Novel Clinical Insights into the Pathogenesis of Posttraumatic Elbow Stiffness: An Expression Profile Analysis of Contracted Joint Capsule in Human.

BACKGROUND

Posttraumatic elbow stiffness is a complex complication with two characteristics of capsular contracture and heterotopic ossification. Currently, genomic mechanisms and pathogenesis of posttraumatic elbow stiffness remain inadequately understood. This study aims to identify differentially expressed genes (DEGs) and elucidate molecular networks of posttraumatic elbow stiffness, providing novel insights into disease mechanisms at transcriptome level.

METHODS

Global transcriptome sequencing was conducted on six capsular samples from individuals with posttraumatic elbow stiffness and three control capsular samples from individuals with elbow fractures. Differentially expressed genes (DEGs), microRNAs, and long non-coding RNAs (LncRNAs) were identified and analyzed. Functional enrichment analysis was performed, and the associated protein-protein interaction (PPI) network was constructed. MicroRNAs targeting these DEGs were identified, and transcription factors (TFs) targeting DEGs were predicted using the ENCODE database. Finally, key DEGs were validated by quantitative real-time polymerase chain reaction (qRT-PCR).

RESULTS

A total of 4909 DEGs associated with protein-coding, LncRNA and microRNA were detected, including 2124 upregulated and 2785 downregulated. Kyoto Encyclopedia of Genes and Genomes (KEGG) pathway analysis revealed that the DEGs were significantly enriched in 36 signaling pathways, notably involving inflammatory responses and extracellular matrix (ECM) receptor interactions. The protein-protein interaction (PPI) network analysis highlighted genes such as SPP1, IBSP, MMP13 and MYO1A as having higher degrees of connectivity. Key microRNAs (hsa-miR-186-5p, hsa-miR-515-5p, and hsa-miR-590-3p) and transcription factors (TFDP1 and STAT3) were predicted to be implicated in the pathogenesis of posttraumatic elbow stiffness through the microRNA-transcription factor regulatory network analysis.

CONCLUSION

The study provided insights into the molecular mechanisms underlying the changes in the contracted capsules associated with posttraumatic elbow stiffness. Hub genes including SPP1, IBSP, MMP13, and MYO1A, key microRNAs (has-miR-186-5p, has-miR-515-5p, hsa-miR-590-3p) and TFs (TFDP1 and STAT3) may serve as prognostic and therapeutic targets of posttraumatic elbow stiffness, and provide a new idea for the future research direction of clinical treatment.

[Collected data]
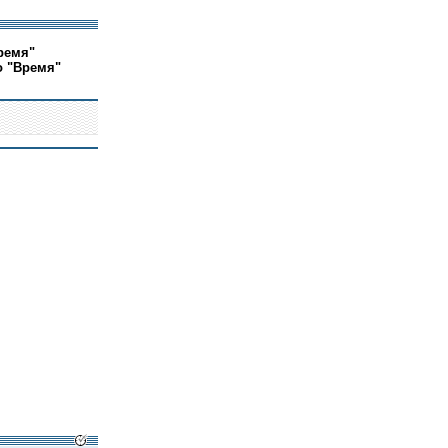
ремя"
о "Время"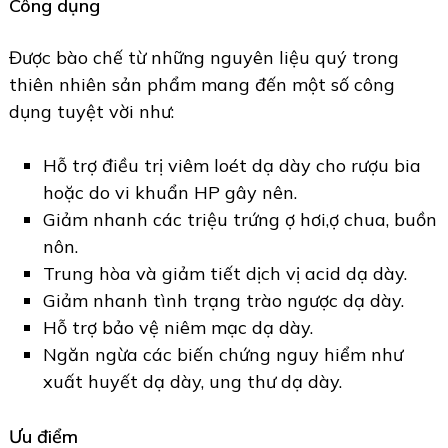
Công dụng
Được bào chế từ những nguyên liệu quý trong
thiên nhiên sản phẩm mang đến một số công
dụng tuyệt vời như:
Hỗ trợ điều trị viêm loét dạ dày cho rượu bia
hoặc do vi khuẩn HP gây nên.
Giảm nhanh các triệu trứng ợ hơi,ợ chua, buồn
nôn.
Trung hòa và giảm tiết dịch vị acid dạ dày.
Giảm nhanh tình trạng trào ngược dạ dày.
Hỗ trợ bảo vệ niêm mạc dạ dày.
Ngăn ngừa các biến chứng nguy hiểm như
xuất huyết dạ dày, ung thư dạ dày.
Ưu điểm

**TO DO:**
**1)** Do these statements agree with the elbow stiffness abstract? Answer yes or no for each, and quote the deciding words. (a) The control capsular samples came from individuals with elbow fractures. (b) More DEGs were upregulated than downregulated. (c) Transcription factors targeting DEGs were predicted using the KEGG database.
**2)** According to the elbow stiffness abstract, in how many signaling pathways were the DEGs significantly enriched?
**3)** Return everything in the elbow stiffness abstract from "Novel Clinical Insights" down to "at transcriptome level.".

**SET OF ANSWERS:**
**1)**
(a) Yes: "three control capsular samples from individuals with elbow fractures"
(b) No: "including 2124 upregulated and 2785 downregulated"
(c) No: "transcription factors (TFs) targeting DEGs were predicted using the ENCODE database"

**2)** 36 signaling pathways.

**3)**
Novel Clinical Insights into the Pathogenesis of Posttraumatic Elbow Stiffness: An Expression Profile Analysis of Contracted Joint Capsule in Human.

BACKGROUND

Posttraumatic elbow stiffness is a complex complication with two characteristics of capsular contracture and heterotopic ossification. Currently, genomic mechanisms and pathogenesis of posttraumatic elbow stiffness remain inadequately understood. This study aims to identify differentially expressed genes (DEGs) and elucidate molecular networks of posttraumatic elbow stiffness, providing novel insights into disease mechanisms at transcriptome level.